Exercise instructions
Say how many lines in the following data hold the word "Negociacion". Write nothing but that number.

Extracted entries below:

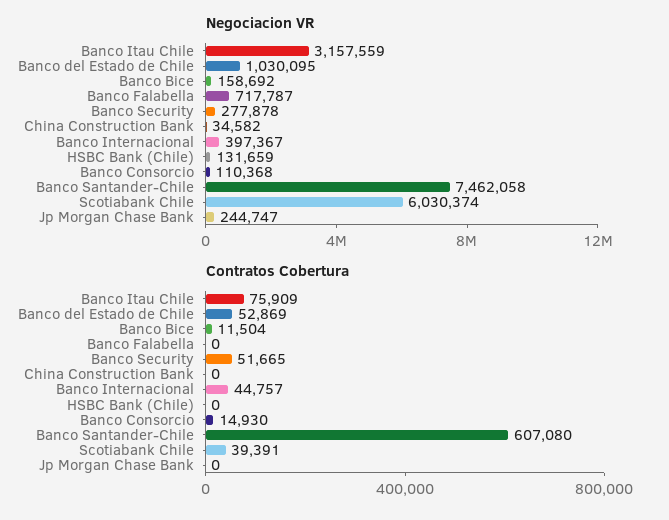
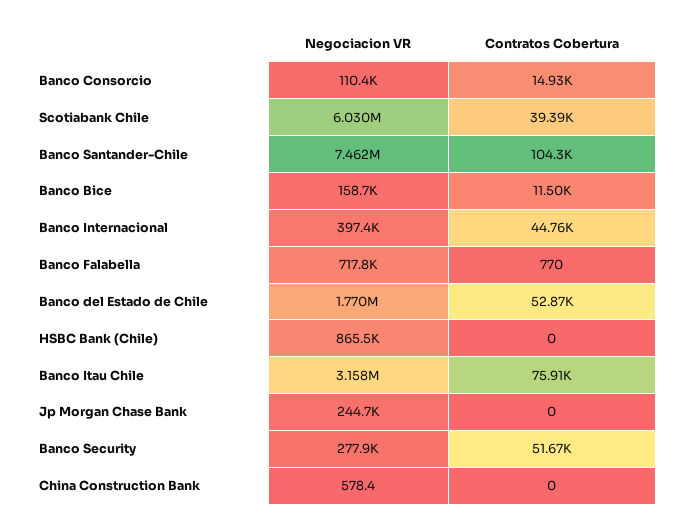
Negociacion VR, Banco del Estado de Chile: 1030095 -> 1770000
Negociacion VR, China Construction Bank: 34582 -> 578.4
Negociacion VR, HSBC Bank (Chile): 131659 -> 865500
Contratos Cobertura, Banco Falabella: 0 -> 770
Contratos Cobertura, Banco Santander-Chile: 607080 -> 104300

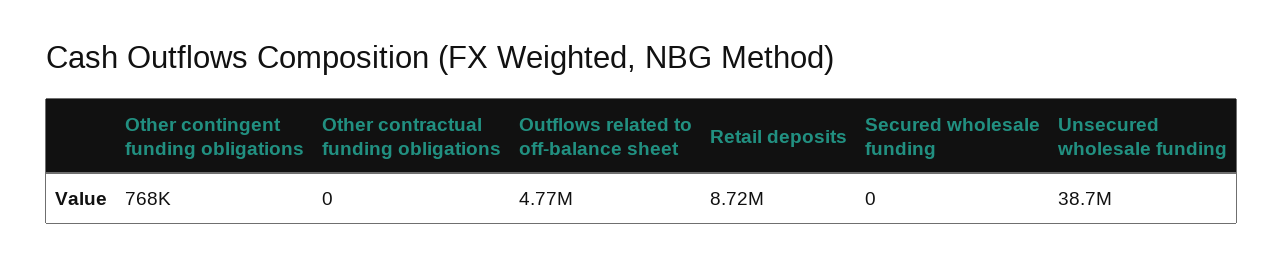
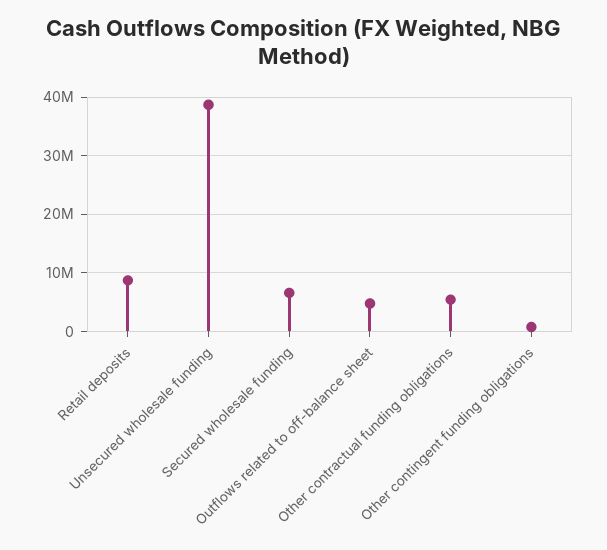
Other contractual funding obligations: 0 -> 6000000
Secured wholesale funding: 0 -> 6000000

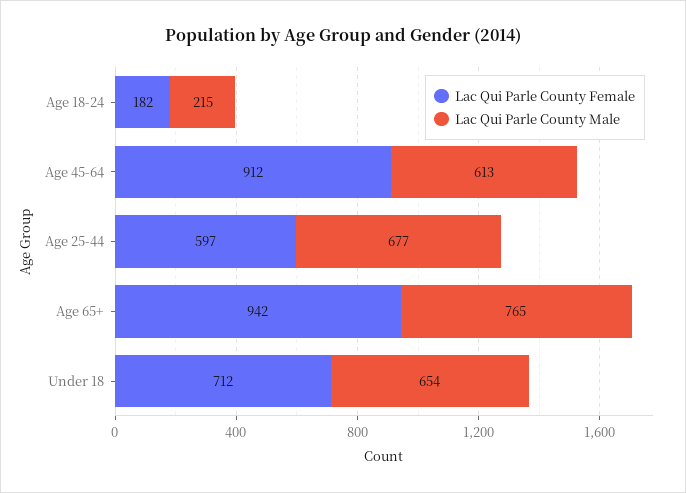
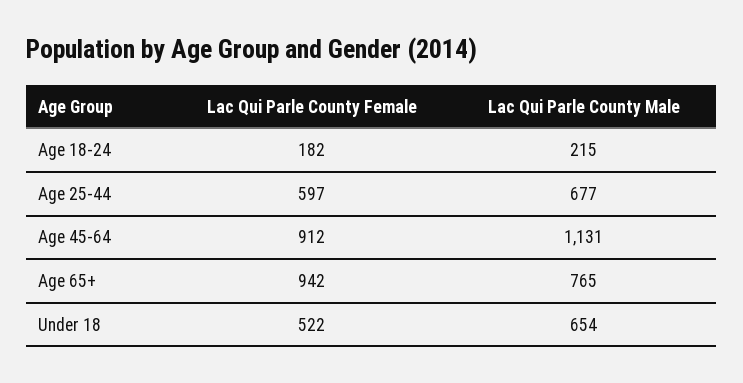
Lac Qui Parle County Male, Age 45-64: 613 -> 1131
Lac Qui Parle County Female, Under 18: 712 -> 522

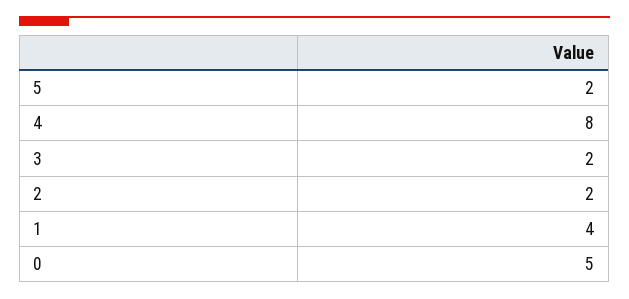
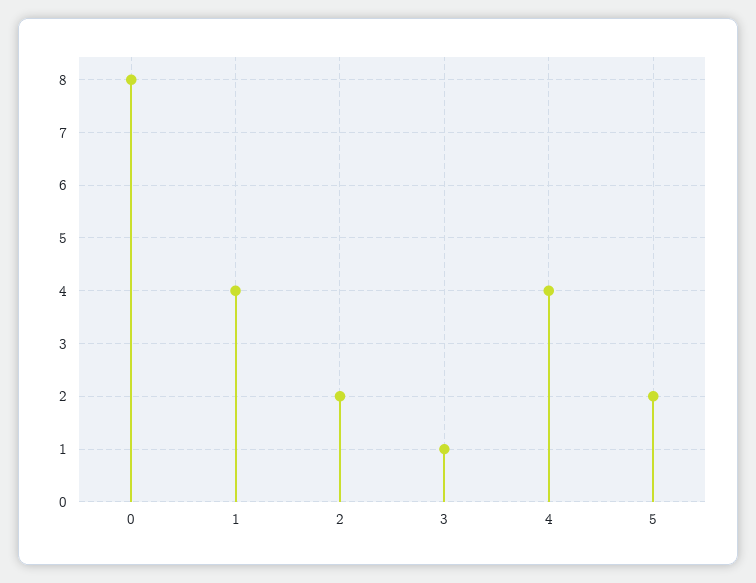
4: 8 -> 4
3: 2 -> 1
0: 5 -> 8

End of Extracted entries.

Your solution
3